* **Tasks**
(1) Answer these questions about the risk management article:
(a) What position does Chris Mandel hold at Sedgwick?
(b) What was the name of the session in which Mandel spoke?
(c) Which term does Sedor say resonates with the C-suite, in contrast to enterprise risk?
(2) Return the passage of the risk management article from "Starting the process" to "goals and objectives.", copied word for word.

* **Selected excerpt**
────
High Performance Risk Management

LOS ANGELES—Risk managers, whose job once focused on a basic “bucket of risks,” and making decisions about which risks are transferable and which ones the company should retain, have been “migrating along an evolutionary path which is allowing us to be more strategic,” said Chris Mandel, senior vice president of strategic solutions at Sedgwick, at the RIMS ERM Conference 2017.

During the session “The Trouble with ERM,” he noted that risk managers now need to alter their focus. “The question for risk managers now is, how do we get our organizations to focus on long-term success and recognize the link between strategy and risk?” he said.

Erin Sedor, president at Black Fox Strategy, said that personal experience taught her the importance of connecting with the CEO and aligning with the company’s strategy when setting up a program. “You need to know what they are talking about and understand strategy,” she said.

Unable to find a satisfactory definition of strategy for ERM, Sedor came up with her own: “A strategic business discipline that allows an organization to manage risks and seize opportunities related to the achievement of its objectives.” She added that, unfortunately, enterprise risk is not a term that resonates with the C-suite, but strategy is.

She identified three major problems with ERM that can dampen its prospects:

  1. A limited view of the organization’s mission, growth and survival.
  2. Silos. Breaking through them is a nonstop process, no matter how a company tries to improve the situation—especially in the areas of risk management, continuity planning and strategy, which typically happen in very different parts of the company. “It is important to link risk management and continuity planning in the strategic planning process, because that will get some attention and get the program where it needs to be,” she said.
  3. Size. Because ERM programs are notoriously huge, she said, “the thought is that ERM will cost too much money, take too many resources and take too long to implement. And that by the time it’s finished, everything will have changed anyway.”

Starting the process by “saying you’re going to focus on mission-critical,” however, can help get the conversation moving. “Because as you focus on that, the lines between risk management, continuity planning and strategic planning begin to blur,” she said.

Sedor described mission-critical as any activity, asset, resource, service or system that materially impacts (positively or negatively) the organization’s ability to successfully achieve its strategic goals and objectives.

She said to find out what mission-critical means to the organization, what is the company’s appetite and tolerance for mission-critical, and the impacts of mission-critical exposures on the organization. “Risk managers will often ask this question first, but you have to come to grips with the fact that not every risk is a mission-critical risk,” she said. “And not everything in a risk management program is mission-critical.” Using that context helps in gaining perspective, she added.
────
* **Information provided**
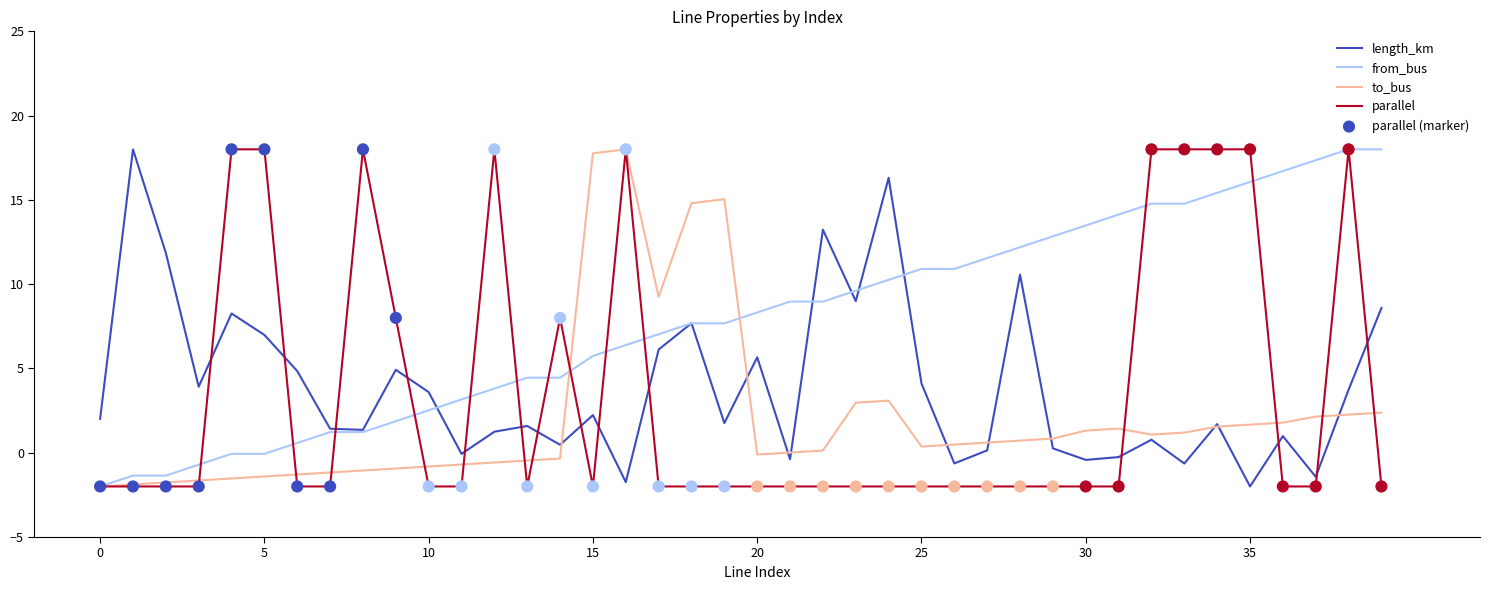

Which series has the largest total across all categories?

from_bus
────
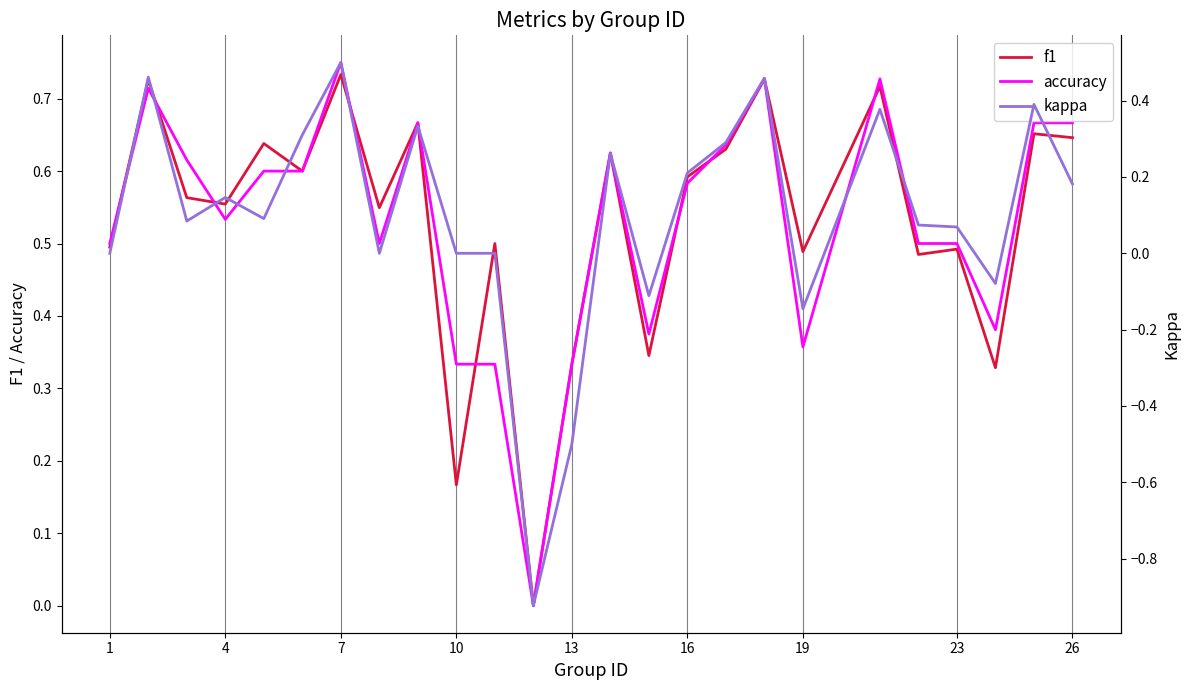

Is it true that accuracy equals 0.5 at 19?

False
────
* **Numbered responses**
(1)
(a) Senior vice president of strategic solutions
(b) "The Trouble with ERM"
(c) Strategy

(2)
Starting the process by “saying you’re going to focus on mission-critical,” however, can help get the conversation moving. “Because as you focus on that, the lines between risk management, continuity planning and strategic planning begin to blur,” she said.

Sedor described mission-critical as any activity, asset, resource, service or system that materially impacts (positively or negatively) the organization’s ability to successfully achieve its strategic goals and objectives.